Officials in Guinea declared a new Ebola outbreak in the rural community of Gouéké in N’Zerekore prefecture on Sunday, February 14 after at least three infected people have died in recent weeks and four more were confirmed to be infected. This comes five years after the country was declared Ebola-free in 2016.

Ebola virus disease (EVD) is a deadly disease with occasional outbreaks that occur primarily on the African continent. The virus spreads to people initially through direct contact with the blood, body fluids, and tissues of animals. It then spreads to other people through direct contact with body fluids of a person who is sick with or has died from EVD.

Symptoms of EVD include fever, aches and pains, such as severe headache, muscle and joint pain, and abdominal (stomach) pain, weakness and fatigue, gastrointestinal symptoms including diarrhea and vomiting, abdominal (stomach) pain, and unexplained hemorrhaging, bleeding, or bruising.

According to health officials in the country, the outbreak can be traced back to a funeral held in Gouecké in early February for a nurse from a rural health facility who died from the virus.

“The nurse was likely infected by a patient,” the head of the National Agency for Health Security, Sakoba Keita told reporters in Conakry on Sunday. “We’re looking for that patient now.”

Six people who attended the funeral on February 1 reported Ebola-like symptoms. Two of them have died and the other four have been hospitalised.
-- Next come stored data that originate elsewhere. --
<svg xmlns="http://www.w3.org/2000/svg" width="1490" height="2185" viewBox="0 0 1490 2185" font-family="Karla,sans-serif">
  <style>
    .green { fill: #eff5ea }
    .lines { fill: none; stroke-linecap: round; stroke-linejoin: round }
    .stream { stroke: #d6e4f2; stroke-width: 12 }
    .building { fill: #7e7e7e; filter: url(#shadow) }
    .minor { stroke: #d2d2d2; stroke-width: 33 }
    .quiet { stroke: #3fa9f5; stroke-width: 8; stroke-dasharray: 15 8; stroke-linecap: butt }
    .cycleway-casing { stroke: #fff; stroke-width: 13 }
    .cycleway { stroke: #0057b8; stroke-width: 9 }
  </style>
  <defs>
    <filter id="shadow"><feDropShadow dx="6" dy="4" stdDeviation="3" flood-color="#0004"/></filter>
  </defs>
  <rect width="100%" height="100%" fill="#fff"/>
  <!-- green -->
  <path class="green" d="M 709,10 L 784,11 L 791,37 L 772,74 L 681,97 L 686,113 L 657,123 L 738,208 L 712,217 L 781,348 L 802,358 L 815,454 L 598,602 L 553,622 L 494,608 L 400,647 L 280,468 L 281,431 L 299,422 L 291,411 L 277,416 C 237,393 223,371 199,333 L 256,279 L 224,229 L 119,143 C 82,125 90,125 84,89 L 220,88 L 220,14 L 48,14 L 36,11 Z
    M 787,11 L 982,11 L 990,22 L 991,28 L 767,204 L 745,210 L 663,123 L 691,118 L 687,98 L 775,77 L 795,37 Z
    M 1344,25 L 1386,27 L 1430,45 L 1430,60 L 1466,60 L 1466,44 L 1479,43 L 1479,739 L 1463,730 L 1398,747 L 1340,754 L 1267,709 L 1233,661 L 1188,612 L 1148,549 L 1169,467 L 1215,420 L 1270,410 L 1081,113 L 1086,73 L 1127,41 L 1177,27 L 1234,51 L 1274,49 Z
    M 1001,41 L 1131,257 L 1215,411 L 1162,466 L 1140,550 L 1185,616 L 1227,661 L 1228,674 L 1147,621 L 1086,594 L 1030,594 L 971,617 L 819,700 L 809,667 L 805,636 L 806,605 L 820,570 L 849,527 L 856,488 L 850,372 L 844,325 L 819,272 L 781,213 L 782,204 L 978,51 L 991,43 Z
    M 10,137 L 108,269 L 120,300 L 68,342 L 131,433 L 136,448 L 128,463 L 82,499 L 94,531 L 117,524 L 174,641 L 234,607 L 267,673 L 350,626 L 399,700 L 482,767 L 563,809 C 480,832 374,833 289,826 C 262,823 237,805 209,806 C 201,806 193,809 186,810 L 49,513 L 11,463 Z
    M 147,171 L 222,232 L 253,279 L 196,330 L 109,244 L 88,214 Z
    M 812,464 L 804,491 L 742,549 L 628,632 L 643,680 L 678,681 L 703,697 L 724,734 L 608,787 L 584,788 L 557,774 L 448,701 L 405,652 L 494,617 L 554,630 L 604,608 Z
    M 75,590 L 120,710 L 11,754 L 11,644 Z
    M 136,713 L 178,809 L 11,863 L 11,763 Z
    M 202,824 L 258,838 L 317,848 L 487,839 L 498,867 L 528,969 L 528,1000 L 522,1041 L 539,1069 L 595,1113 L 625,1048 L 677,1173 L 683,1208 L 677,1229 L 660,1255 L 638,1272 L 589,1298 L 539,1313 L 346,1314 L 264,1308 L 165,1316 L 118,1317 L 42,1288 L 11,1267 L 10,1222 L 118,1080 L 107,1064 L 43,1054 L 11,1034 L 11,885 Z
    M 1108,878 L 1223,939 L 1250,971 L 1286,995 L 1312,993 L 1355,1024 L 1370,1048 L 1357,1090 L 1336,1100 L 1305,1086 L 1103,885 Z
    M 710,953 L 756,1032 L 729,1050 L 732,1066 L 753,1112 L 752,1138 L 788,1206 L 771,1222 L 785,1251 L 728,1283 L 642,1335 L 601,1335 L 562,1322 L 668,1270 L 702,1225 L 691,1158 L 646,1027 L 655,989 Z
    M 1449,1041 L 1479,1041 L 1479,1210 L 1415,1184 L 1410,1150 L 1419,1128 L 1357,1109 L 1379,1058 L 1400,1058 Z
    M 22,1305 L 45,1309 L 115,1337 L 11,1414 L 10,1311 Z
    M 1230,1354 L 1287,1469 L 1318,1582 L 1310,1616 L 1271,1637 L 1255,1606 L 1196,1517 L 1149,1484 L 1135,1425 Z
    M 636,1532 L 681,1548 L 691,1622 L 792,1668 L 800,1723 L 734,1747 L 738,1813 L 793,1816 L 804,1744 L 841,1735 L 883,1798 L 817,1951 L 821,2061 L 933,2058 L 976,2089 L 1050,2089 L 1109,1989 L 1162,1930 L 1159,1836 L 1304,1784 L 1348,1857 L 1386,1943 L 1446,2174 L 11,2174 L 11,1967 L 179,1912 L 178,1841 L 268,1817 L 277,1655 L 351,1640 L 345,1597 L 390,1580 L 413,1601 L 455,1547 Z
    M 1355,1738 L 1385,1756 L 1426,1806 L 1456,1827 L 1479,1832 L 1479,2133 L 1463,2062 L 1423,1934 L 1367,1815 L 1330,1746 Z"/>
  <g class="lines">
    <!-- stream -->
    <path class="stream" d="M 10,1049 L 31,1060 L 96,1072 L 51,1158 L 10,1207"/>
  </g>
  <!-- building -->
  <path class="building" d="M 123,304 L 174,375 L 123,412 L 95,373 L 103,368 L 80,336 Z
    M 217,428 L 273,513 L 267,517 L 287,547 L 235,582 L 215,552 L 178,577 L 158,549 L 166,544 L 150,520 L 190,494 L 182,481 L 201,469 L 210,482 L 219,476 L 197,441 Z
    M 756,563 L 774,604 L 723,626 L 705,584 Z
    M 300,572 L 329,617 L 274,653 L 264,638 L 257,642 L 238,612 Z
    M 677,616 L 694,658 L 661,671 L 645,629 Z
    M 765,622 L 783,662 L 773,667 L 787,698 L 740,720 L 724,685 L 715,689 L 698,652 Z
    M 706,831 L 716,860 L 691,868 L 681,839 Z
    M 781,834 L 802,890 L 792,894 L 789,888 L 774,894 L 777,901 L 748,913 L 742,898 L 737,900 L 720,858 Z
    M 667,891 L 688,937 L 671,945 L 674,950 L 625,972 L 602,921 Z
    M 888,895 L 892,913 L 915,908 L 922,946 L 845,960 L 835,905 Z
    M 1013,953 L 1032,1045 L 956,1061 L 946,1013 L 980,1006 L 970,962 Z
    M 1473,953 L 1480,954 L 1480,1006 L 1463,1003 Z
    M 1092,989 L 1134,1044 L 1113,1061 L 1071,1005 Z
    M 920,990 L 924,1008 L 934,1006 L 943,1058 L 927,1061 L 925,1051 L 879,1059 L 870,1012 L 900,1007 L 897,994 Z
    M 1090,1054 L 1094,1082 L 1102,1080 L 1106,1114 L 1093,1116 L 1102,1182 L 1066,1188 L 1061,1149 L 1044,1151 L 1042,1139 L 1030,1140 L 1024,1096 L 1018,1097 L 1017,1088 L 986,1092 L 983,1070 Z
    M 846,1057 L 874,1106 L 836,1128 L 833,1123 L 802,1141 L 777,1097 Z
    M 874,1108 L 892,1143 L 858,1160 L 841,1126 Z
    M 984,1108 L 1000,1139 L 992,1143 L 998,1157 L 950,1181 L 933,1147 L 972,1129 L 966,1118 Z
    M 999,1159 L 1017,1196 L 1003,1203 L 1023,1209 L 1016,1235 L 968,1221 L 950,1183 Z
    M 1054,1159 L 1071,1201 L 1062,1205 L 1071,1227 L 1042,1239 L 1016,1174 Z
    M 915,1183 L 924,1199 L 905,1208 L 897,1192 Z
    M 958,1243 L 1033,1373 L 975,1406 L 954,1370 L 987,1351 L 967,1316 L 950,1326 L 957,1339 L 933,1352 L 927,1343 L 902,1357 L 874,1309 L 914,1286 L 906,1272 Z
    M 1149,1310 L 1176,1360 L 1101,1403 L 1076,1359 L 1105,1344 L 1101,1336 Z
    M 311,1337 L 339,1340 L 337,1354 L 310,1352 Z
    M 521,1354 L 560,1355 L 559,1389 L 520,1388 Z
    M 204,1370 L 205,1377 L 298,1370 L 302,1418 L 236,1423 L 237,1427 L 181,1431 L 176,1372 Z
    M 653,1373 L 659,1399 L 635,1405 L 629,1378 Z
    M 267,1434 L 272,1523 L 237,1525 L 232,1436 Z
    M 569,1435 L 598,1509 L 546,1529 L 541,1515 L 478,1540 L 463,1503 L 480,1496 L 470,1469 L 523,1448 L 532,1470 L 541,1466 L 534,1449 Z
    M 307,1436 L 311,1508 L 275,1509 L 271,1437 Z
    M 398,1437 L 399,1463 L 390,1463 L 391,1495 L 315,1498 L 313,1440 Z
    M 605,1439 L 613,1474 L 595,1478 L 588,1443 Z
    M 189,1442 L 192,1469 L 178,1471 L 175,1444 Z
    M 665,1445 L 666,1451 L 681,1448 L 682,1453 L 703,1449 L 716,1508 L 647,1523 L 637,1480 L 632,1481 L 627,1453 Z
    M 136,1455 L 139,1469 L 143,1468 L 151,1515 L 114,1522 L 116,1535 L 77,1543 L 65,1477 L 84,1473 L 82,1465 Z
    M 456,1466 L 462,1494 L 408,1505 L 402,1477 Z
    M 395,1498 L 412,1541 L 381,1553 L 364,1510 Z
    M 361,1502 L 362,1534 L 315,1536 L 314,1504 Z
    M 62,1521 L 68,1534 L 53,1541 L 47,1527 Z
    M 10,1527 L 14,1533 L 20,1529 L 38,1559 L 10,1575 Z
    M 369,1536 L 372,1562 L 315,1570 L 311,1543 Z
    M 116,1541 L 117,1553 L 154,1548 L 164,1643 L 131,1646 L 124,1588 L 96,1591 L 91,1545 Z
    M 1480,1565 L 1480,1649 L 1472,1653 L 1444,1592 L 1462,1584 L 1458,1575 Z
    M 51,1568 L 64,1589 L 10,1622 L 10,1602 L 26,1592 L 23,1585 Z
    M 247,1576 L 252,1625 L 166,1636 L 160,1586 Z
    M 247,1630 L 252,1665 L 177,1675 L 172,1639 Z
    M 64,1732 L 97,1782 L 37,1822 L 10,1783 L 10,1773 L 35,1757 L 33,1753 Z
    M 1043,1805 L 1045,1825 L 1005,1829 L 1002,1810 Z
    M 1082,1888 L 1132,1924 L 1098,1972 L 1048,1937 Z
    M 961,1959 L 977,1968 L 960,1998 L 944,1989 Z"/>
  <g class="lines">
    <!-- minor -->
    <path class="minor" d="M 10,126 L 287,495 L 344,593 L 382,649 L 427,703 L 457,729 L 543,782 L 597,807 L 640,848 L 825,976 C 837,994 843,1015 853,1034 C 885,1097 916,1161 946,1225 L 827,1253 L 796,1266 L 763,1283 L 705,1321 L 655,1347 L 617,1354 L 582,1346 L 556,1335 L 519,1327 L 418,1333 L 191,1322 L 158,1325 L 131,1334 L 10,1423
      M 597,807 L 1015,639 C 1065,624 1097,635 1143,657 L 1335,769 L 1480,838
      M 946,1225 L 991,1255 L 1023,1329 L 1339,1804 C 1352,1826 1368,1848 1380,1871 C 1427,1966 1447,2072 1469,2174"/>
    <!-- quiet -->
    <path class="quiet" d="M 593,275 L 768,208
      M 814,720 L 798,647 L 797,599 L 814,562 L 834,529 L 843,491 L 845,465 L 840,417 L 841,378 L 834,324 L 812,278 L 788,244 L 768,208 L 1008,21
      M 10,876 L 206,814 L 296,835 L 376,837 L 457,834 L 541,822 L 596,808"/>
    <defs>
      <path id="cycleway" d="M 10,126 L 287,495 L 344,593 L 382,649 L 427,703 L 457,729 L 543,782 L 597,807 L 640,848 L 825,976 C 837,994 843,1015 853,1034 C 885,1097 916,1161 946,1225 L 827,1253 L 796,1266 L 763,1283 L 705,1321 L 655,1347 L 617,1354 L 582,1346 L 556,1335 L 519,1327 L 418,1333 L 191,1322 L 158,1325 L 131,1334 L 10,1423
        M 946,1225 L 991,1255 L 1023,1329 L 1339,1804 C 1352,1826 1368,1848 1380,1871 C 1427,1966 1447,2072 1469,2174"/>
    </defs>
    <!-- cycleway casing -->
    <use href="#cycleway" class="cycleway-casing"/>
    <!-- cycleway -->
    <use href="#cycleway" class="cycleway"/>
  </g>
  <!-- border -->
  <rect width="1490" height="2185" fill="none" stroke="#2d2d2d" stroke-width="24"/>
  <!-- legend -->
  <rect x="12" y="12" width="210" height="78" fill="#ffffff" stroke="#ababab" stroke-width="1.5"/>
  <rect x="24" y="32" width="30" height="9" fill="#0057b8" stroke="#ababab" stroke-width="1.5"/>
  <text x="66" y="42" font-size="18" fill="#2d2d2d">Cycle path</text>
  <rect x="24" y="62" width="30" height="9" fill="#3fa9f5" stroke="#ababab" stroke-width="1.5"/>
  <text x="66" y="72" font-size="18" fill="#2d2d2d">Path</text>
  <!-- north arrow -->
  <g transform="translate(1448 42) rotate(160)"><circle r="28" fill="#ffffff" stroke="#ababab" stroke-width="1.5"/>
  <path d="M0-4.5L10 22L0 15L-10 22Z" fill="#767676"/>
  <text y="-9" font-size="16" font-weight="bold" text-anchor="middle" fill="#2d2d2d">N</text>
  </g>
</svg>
In total, this marks three confirmed deaths and seven infections thus far.

The agency has called for all suspected cases to be isolated and for an investigation to identify other suspected cases and identify all contacts that need to be isolated.

They will also accelerate the acquisition of the Ebola vaccine from the World Health Organisation (WHO).

“The government reassures the people that all measures are being taken to stem this epidemic as soon as possible. It calls on the populations of affected areas to respect hygiene and prevention measures and to report to the health authorities in the presence of evocative signs (fever, diarrhea, vomiting and bleeding),” reads a statement from the agency.

WHO staff are already on the ground to assist in setting up testing and treatment facilities. The organisation is also working with health authorities in neighbouring countries Liberia and Sierra Leone to investigate and evidence of cases there, as the epicenter of the outbreak is in a rural community near the border.

From 2014 to 2016, Guinea, Sierra Leone, and Liberia were all part of the world’s worst recorded Ebola outbreak since the virus was first identified in 1976. It is believed to have originated from bats in December 2013.

The outbreak started in Guinea and then moved across land borders to Sierra Leone and Liberia. More than 28 000 people were infected and over 11 000 died during this time period, according to the Centers for Disease Control and Prevention (CDC).

In 2018, over 2200 people died in a separate Ebola outbreak in the Democratic Republic of Congo. Two more ebola deaths were recently reported in the country in early February 2021.